“Io in qualche modo devo faticà. Non ho scelta!”. Un concetto che vale più di mille parole. Un concetto che incornicia alla perfezione la vita dei giovani adolescenti e delle rispettive famiglie all’interno dei quartieri napoletani: a ragazzi come loro non è consentito pensare al futuro; per loro non esiste il domani, esiste solo l’oggi, e in questo spietato presente devono diventare subito uomini. Tutto questo è alla base de La Paranza dei bambini, nuovo film di Claudio Giovannesi tratto dall’omonimo romanzo di Roberto Saviano. La pellicola narra la vita di Nicola e dei suoi amici che, contando l’uno sull’altro, sono pronti a dare battaglia alle altre paranze per ottenere il controllo e il potere nel quartiere. Giovannesi, regista di Alì ha gli occhi azzurri, Fiore e di due episodi di Gomorra – La serie, traspone con grande rispetto e intelligenza il romanzo di Saviano, delineando perfettamente quella che è la vita e la quotidianità delle famiglie, costrette a versare ogni settimana somme di denaro a coloro che controllano i quartieri.

Questa è anche la condizione di Nicola (Francesco di Napoli) che, pur di risparmiare a sua madre una vita di miseria, decide di unirsi alla vita criminale, creando insieme ai suoi amici una nuova paranza.
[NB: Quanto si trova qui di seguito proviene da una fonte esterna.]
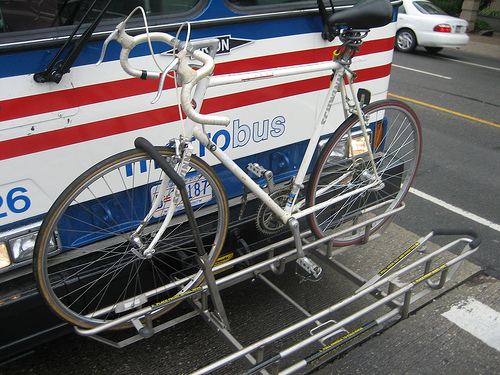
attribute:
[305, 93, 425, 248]
tire — red, black, round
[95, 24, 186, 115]
breaks — silver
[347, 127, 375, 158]
light — on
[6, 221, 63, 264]
light — off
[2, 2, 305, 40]
windshield — glass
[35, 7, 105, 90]
wiper — black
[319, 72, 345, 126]
schwinn — gray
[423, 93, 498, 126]
line — yellow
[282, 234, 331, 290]
petals — metal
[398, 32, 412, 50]
hubcap — silver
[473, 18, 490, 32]
grass — green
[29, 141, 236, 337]
front tire — yellow, black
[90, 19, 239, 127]
handle bars — white, pair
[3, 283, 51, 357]
bumper — black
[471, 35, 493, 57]
sidewalk — gray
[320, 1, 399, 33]
seat — black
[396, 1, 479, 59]
car — white, parked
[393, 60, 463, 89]
line — white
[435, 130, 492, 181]
road — black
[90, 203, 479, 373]
rack — silver, black, metal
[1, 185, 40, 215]
number — blue, identification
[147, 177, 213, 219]
plate — blue, license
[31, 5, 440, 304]
bike — white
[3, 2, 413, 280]
bus — blue, white, red, model, passenger, public, painted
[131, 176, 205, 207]
license plate — hidden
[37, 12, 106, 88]
windshield wiper — black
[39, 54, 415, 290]
bicycle — white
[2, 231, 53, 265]
headlights — lit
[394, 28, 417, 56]
tire — rear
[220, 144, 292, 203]
tube — white, top, down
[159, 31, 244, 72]
manufacturer — hidden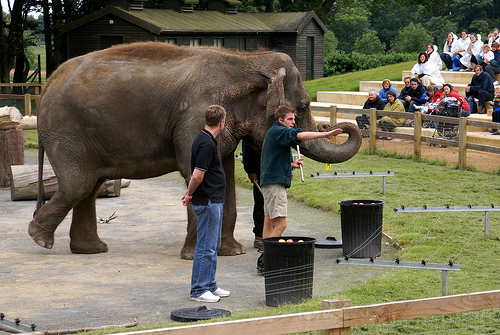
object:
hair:
[203, 104, 226, 125]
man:
[182, 104, 233, 302]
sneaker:
[213, 286, 230, 297]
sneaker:
[191, 290, 220, 301]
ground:
[1, 59, 500, 335]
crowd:
[462, 65, 496, 117]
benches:
[310, 101, 499, 124]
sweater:
[258, 120, 300, 189]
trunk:
[288, 107, 364, 162]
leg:
[27, 103, 98, 233]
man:
[256, 105, 343, 271]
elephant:
[28, 40, 361, 259]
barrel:
[339, 198, 384, 258]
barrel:
[261, 236, 316, 306]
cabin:
[56, 0, 329, 88]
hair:
[275, 105, 297, 121]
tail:
[36, 105, 48, 219]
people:
[413, 54, 450, 86]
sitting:
[378, 93, 413, 140]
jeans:
[191, 204, 227, 297]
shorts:
[255, 185, 285, 221]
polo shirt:
[186, 130, 226, 207]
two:
[174, 105, 345, 305]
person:
[432, 83, 471, 117]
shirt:
[449, 90, 472, 110]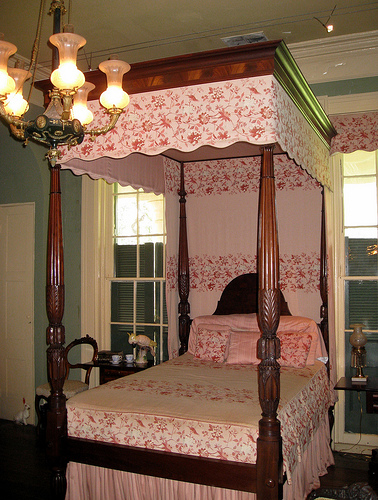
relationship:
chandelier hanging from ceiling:
[7, 0, 131, 169] [1, 1, 377, 71]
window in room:
[106, 176, 170, 358] [1, 1, 378, 499]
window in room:
[340, 147, 378, 439] [1, 1, 378, 499]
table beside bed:
[334, 369, 377, 415] [31, 40, 336, 498]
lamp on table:
[348, 320, 370, 384] [334, 369, 377, 415]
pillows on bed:
[193, 326, 313, 369] [31, 40, 336, 498]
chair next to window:
[34, 332, 99, 439] [106, 176, 170, 358]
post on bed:
[254, 142, 287, 500] [31, 40, 336, 498]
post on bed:
[42, 147, 71, 500] [31, 40, 336, 498]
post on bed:
[177, 161, 193, 353] [31, 40, 336, 498]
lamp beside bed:
[348, 320, 370, 384] [31, 40, 336, 498]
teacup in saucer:
[111, 353, 122, 362] [109, 359, 124, 364]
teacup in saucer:
[127, 353, 136, 362] [122, 358, 135, 363]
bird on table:
[128, 330, 158, 368] [85, 357, 154, 385]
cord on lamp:
[338, 389, 374, 462] [348, 320, 370, 384]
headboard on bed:
[208, 273, 292, 317] [31, 40, 336, 498]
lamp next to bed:
[348, 320, 370, 384] [31, 40, 336, 498]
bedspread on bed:
[67, 351, 338, 482] [31, 40, 336, 498]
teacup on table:
[111, 353, 122, 362] [85, 357, 154, 385]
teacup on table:
[127, 353, 136, 362] [85, 357, 154, 385]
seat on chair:
[34, 379, 89, 398] [34, 332, 99, 439]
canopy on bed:
[35, 40, 335, 189] [31, 40, 336, 498]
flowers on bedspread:
[102, 377, 285, 414] [67, 351, 338, 482]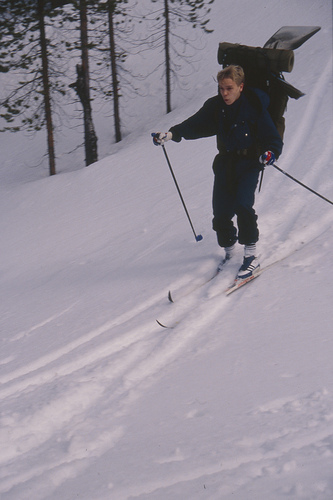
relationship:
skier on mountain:
[161, 63, 283, 278] [5, 0, 330, 498]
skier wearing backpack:
[161, 63, 283, 278] [218, 26, 321, 143]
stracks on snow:
[0, 57, 329, 499] [3, 4, 329, 499]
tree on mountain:
[136, 2, 217, 112] [5, 0, 330, 498]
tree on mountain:
[94, 2, 147, 141] [5, 0, 330, 498]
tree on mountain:
[60, 3, 109, 163] [5, 0, 330, 498]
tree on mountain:
[0, 0, 64, 176] [5, 0, 330, 498]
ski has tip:
[156, 260, 267, 329] [155, 318, 172, 330]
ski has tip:
[167, 258, 219, 305] [166, 288, 178, 303]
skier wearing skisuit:
[161, 63, 283, 278] [171, 94, 284, 244]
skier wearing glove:
[161, 63, 283, 278] [259, 150, 275, 167]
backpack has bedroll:
[218, 26, 321, 143] [217, 42, 294, 73]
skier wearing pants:
[161, 63, 283, 278] [212, 172, 259, 248]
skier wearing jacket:
[161, 63, 283, 278] [172, 89, 281, 158]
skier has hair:
[161, 63, 283, 278] [218, 64, 245, 89]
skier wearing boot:
[161, 63, 283, 278] [237, 255, 261, 280]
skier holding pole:
[161, 63, 283, 278] [266, 162, 332, 206]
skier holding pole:
[161, 63, 283, 278] [160, 145, 204, 242]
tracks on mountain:
[1, 54, 331, 495] [5, 0, 330, 498]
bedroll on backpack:
[217, 42, 294, 73] [218, 26, 321, 143]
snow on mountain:
[3, 4, 329, 499] [5, 0, 330, 498]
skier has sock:
[161, 63, 283, 278] [241, 243, 255, 259]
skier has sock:
[161, 63, 283, 278] [222, 245, 237, 257]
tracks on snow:
[1, 54, 331, 495] [3, 4, 329, 499]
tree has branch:
[0, 0, 64, 176] [3, 76, 40, 102]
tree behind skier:
[136, 2, 217, 112] [161, 63, 283, 278]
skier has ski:
[161, 63, 283, 278] [156, 260, 267, 329]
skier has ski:
[161, 63, 283, 278] [167, 258, 219, 305]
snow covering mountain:
[3, 4, 329, 499] [5, 0, 330, 498]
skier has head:
[161, 63, 283, 278] [218, 67, 246, 104]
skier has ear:
[161, 63, 283, 278] [238, 82, 245, 93]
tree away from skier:
[136, 2, 217, 112] [161, 63, 283, 278]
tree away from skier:
[94, 2, 147, 141] [161, 63, 283, 278]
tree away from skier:
[60, 3, 109, 163] [161, 63, 283, 278]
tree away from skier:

Il regista mette in evidenza, con grande efficacia, la facilità con la quale questi quindicenni accettano il loro destino, la facilità con cui impugnano le armi ed entrano nel mondo della malavita. Per loro è solo un gioco: sniffano cocaina, salgono sui tetti e sparano alle parabole. Quando però punti un arma contro una persona e spari, non sei più lo stesso. Da quel momento non si torna più indietro. Da quel momento la morte diventa una componente della tua quotidianità.
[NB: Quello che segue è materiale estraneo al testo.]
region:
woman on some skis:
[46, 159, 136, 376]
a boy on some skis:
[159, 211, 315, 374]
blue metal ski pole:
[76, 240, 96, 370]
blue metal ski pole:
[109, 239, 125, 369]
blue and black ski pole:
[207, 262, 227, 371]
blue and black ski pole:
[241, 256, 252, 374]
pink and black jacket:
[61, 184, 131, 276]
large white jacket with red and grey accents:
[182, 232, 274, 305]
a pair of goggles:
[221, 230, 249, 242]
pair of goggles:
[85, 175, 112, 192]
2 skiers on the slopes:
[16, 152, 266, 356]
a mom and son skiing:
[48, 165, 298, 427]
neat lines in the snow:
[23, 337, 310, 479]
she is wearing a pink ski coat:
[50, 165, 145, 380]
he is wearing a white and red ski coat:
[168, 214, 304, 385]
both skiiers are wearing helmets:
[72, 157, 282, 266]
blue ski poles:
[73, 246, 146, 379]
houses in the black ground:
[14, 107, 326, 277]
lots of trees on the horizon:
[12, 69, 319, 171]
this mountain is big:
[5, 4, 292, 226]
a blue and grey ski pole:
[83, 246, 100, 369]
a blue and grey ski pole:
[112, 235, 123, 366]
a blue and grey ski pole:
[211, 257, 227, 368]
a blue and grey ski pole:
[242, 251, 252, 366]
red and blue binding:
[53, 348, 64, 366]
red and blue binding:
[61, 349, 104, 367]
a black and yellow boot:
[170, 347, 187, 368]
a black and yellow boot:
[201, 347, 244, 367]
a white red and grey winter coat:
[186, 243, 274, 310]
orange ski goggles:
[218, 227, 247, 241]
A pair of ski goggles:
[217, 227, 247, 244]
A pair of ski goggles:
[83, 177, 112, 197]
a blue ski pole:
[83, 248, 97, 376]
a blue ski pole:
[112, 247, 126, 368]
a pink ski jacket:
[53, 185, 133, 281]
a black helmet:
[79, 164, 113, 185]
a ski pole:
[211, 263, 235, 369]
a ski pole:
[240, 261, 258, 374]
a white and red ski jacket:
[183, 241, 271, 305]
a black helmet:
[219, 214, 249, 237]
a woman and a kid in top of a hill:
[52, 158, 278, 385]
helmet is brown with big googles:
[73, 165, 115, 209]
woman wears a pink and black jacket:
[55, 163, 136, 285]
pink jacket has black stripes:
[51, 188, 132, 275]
La regia di Claudio Giovannesi è precisa e attenta nei minimi particolari: scatta una nitida fotografia della vita quotidiana di questi adolescenti, nella quale lo spettatore si cala con grande partecipazione. La macchina da presa trova sempre il suo posto senza essere invadente, permettendo al pubblico di osservare lo svolgimento degli eventi da una pozione privilegiata, come se fosse in mezzo ai giovani paranzini, guardando il mondo attraverso i loro occhi. Risulta di notevole fattura anche la sceneggiatura (premiata al Festival di Berlino con l’Orso d’argento), la fotografia e la caratterizzazione dei singoli personaggi. Tutti i giovani attori inoltre sono stati convincenti: ottima la prova del cast, molti di loro alla prima esperienza su set cinematografici, in particolare quella di un sorprendente Francesco di Napoli nel ruolo di Nicola, abile anche nel reggere intere scene da solo.

Insomma, La Paranza dei bambini è senza dubbio un ottimo prodotto della nostra cinematografia, che dimostra ancora una volta come i registi italiani siano incredibilmente abili nel narrare il mondo criminale in tutte le sue sfumature. Claudio Giovannesi non fa eccezione e traspone degnamente il romanzo di Roberto Saviano, regalandoci un nuovo punto di vista dal quale osservare la Camorra: quello di un gruppo di giovani ragazzini, innocenti e spietati al tempo stesso.